Post #25 – Say Hello to your Korean Acquaintances … Korean Idols on Billboards. Why the title “Thank you Zico”? Well, one late night I was coming back from a day trip and let’s face it, I can’t make sense of the Korean street system for the life of me. At each corner of a neighborhood, I see the same street name. OK, I am sure it makes sense somehow, but it did not make sense that evening. I suddenly got the feeling that, if I do get lost one of these days, I’ll have to take a taxi and tell them to take me to a well-known landmark and retrace my steps back home. And then, there he was. Zico smiling at me from a juice brand advertising displayed at the entrance of a small shop. Then and there I knew that I am only two blocks away from home. I turned to the ad and said: “Thank you Zico, I owe you one!”

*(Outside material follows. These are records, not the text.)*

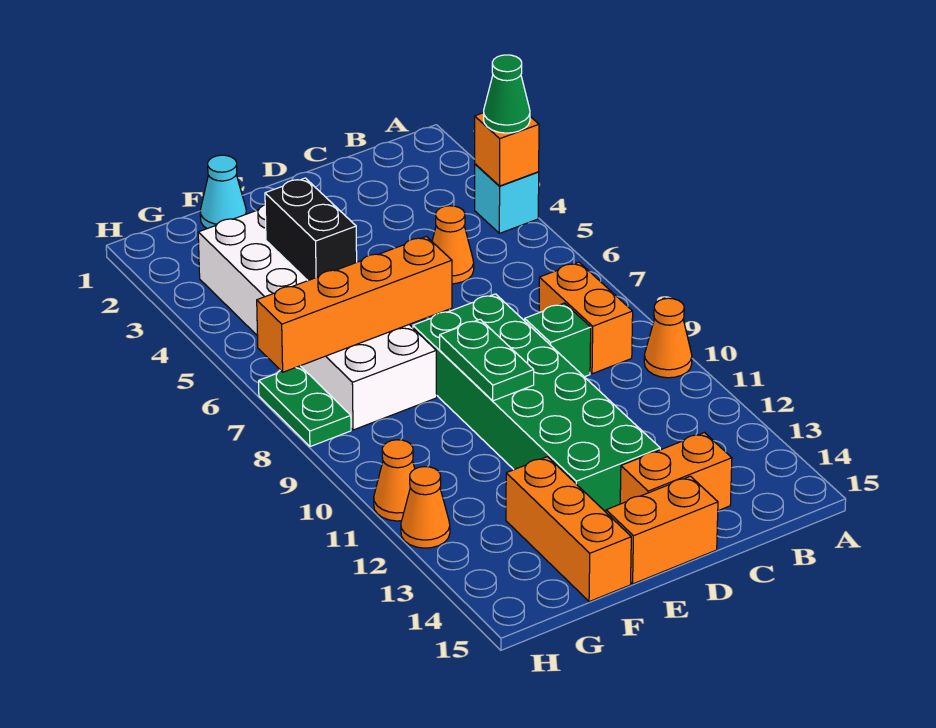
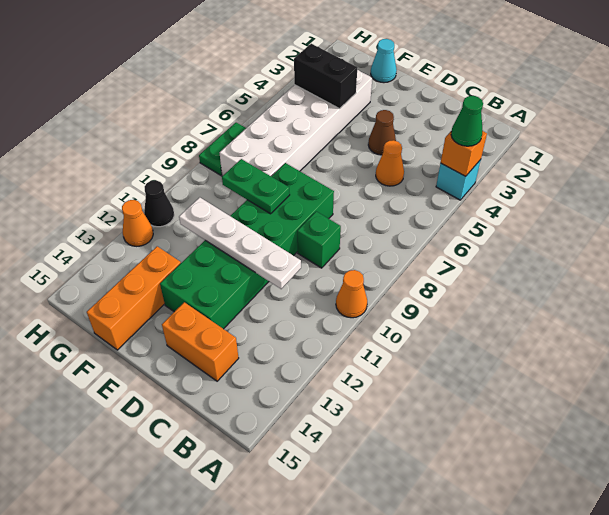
orange brick B8:B9 level 1 -> none
none -> white plate C11:F11 level 2
none -> brown cone D4 level 1
orange brick D15:E15 level 1 -> none
orange brick E7:H7 level 2 -> none
green plate E9:E10 level 2 -> green plate E9:F9 level 2
black brick F4:F5 level 2 -> black brick F4:G4 level 2
orange cone H11 level 1 -> black cone H11 level 1

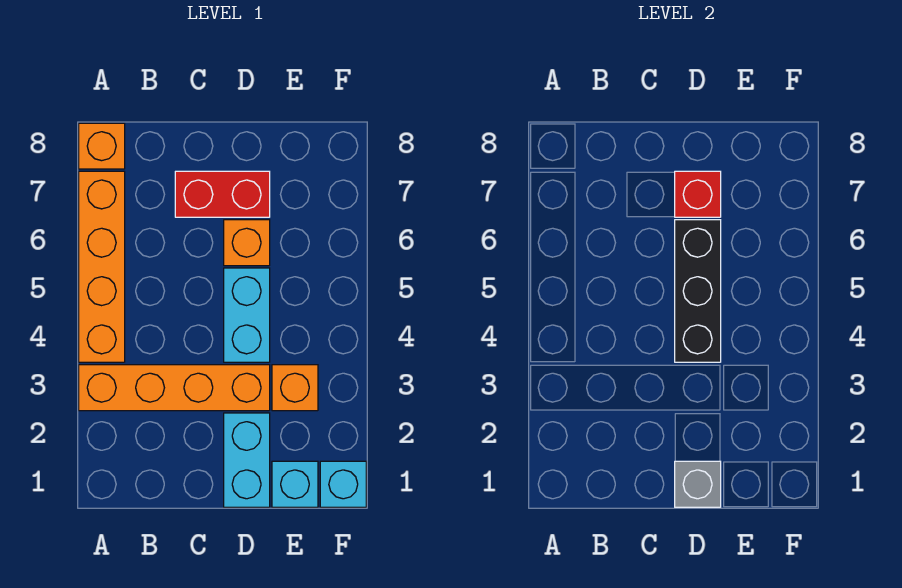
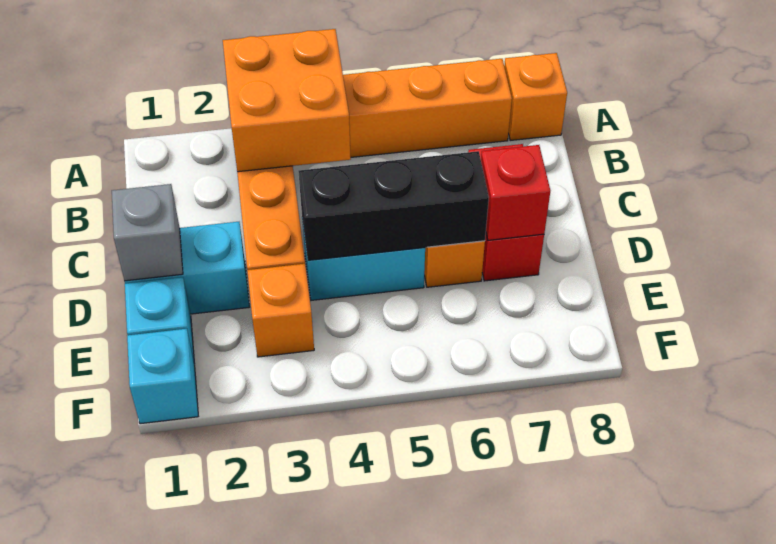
none -> orange brick A3:B4 level 2

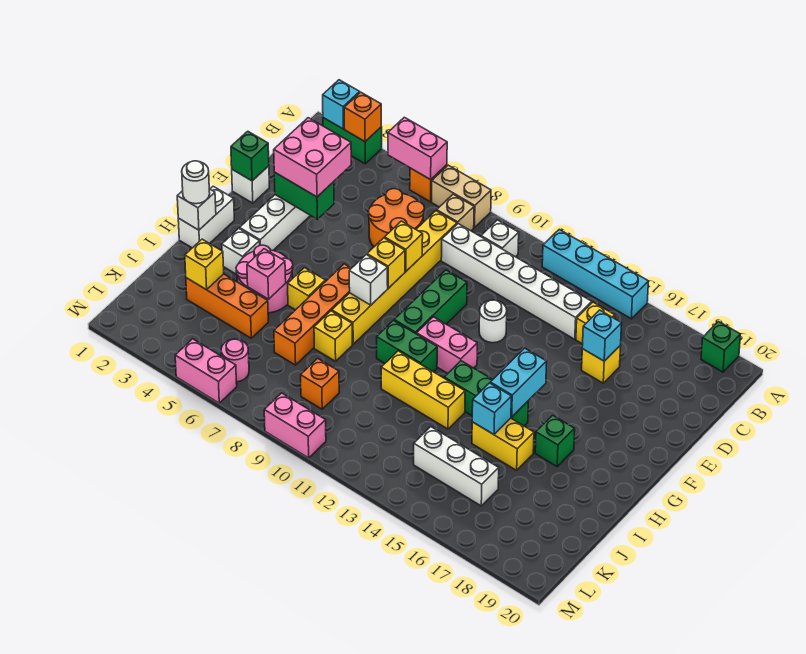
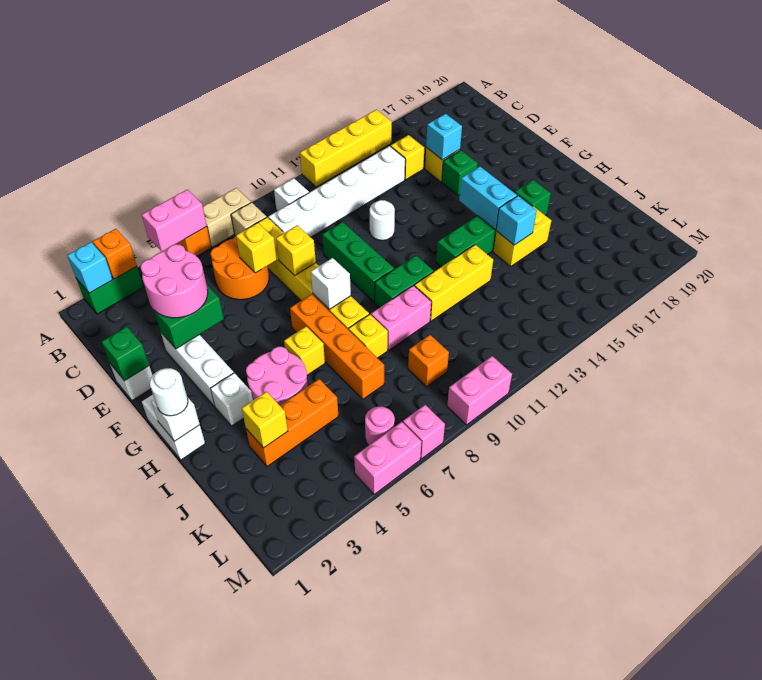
cyan brick A12:A15 level 1 -> yellow brick A12:A15 level 1
green brick A19 level 1 -> green brick E16 level 1
pink brick D3:E4 level 3 -> pink round brick D3:E4 level 3
yellow brick F8 level 2 -> yellow brick D7 level 2
pink brick G11:G12 level 1 -> pink brick I9:I10 level 1
pink brick I5 level 2 -> pink brick M7 level 1
white brick K14:K16 level 1 -> none

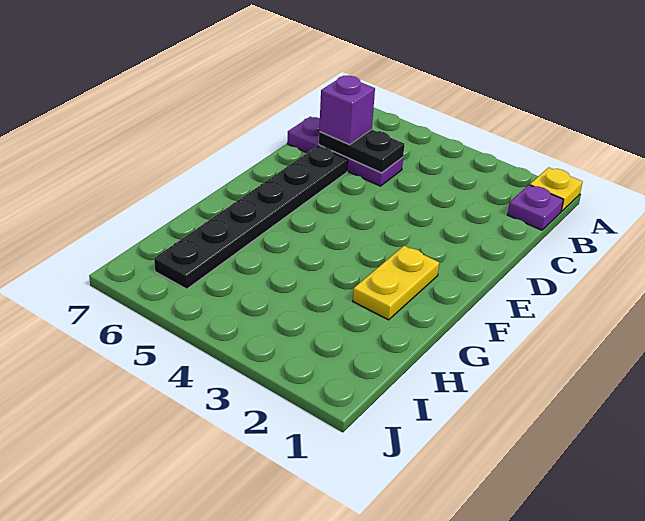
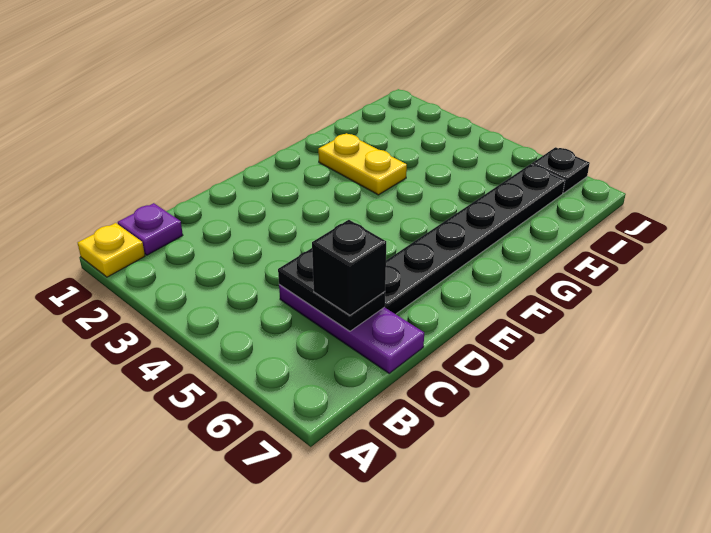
purple brick C6 level 3 -> black brick C6 level 3
yellow plate F2:G2 level 1 -> yellow plate G2:G3 level 1
none -> black plate J6 level 1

Let’s be honest, for many of us foreigners, Korean idols are the people of Korea we are most familiar with, especially if we have not been exposed to a higher education involving Asian history, technology, literature and so forth. I knew some geography, politics and history…like where Korea was, that there had been a Korean war, the main Korean cities, what the climate in the peninsula was, who their neighbors were, who Ban Ki Mon was and what Samsung, Hyundai and KIA made. But not much more. When my curiosity was awoken, I had to look to the Internet and to books to learn more. Nevertheless, even today, the Koreans I know best are on my TV the screen and in my MP3.
After several visits to South Korea, I gathered much more than just knowledge. I’ve seen, tasted, touched, smelled and heard all things Korean. Unforgettable experiences and emotions. I met very special people who shared my interests; I’ve seen old friends and made new ones. But the well-known faces I stare at for days on end on my TV screen at home are still my most familiar acquaintances.
I’ve been asked many times back at home in the US how do I keep them apart, how do I remember their names, how do I not get confused about who is who. Please! How could I?! I believe Koreans also think we gringos can’t figure out who is who. One time I met Ji Chang Wook at a coffee shop, a totally empty one, late at night in Gangnam. There was nobody there but him and his two friends, the waiter and me. I introduced myself and told him that “Empress Ki” was my favorite historic drama. He stared at me politely, maybe thinking that I don’t have a clue who he is. So I said: “It is a pleasure meeting you, Ji Chang Wook.” He instantly lit up, jumped up, shook my hand and smiled from ear to ear. I had the privilege to talk with him a little and to take a photo together. His chingus were very nice as well, and complimented me on having the latest Samsung cellphone model. Little did they know that Samung is also my favorite brand for electronics, house appliances, computers, etc.
Yes, that cellphone is guilty of the majority of the photos that appear to this day on my blog, and will be my camera of choice in all my trips, along with my SLR as a back-up.
So, aside from bumping into the one-and-only Ji Chang Wook, I was looking around to see who else I recognize on billboards, banners and commercial ads around town. Here is the scoop: Seoul does not have many billboards on the highways or the main streets. You can see ads in markets, malls, pedestrian streets, underground, shopping and restaurant areas, or on buses and bus stations. My local Korean friends were laughing at me for knowing who everyone was… well, almost everyone.
I took a few photos of the ads I found. It is sweet beyond belief that nobody draws mustaches on them or anything of that kind; all are perfectly clean. Instead, there are marks left on idols’ photos from lipstick kisses. …They do make great selfie props for fans as well.
Here is a tip – if you want to bring back home some free idols’ photos, don’t buy magazines unless you can read them … or can’t live without a particular one. Magazines are sold in book stores, not in newsstands on the street, and are often covered in plastic, so you can’t look inside. Korean magazines are also very heavy, since they have hundreds and hundreds of pages, so they are not easy to fit inside your suitcase. Go instead to an upscale shopping mall and you will find promotional images from different brands among the racks or in windows. These are easy to photograph. Most of the models are well-known idols, so pick the ones you like best. And maybe you like what they promote and get some cool Korean clothes, shoes, or accessories as well.
Will we see Korean idols advertising products in other countries? Maybe. K-pop and k-dramas are spreading like brush fire, and maybe, sooner or later, we will see either BTS or GD endorsing Puma and Nike in the US as well. Would be lovely.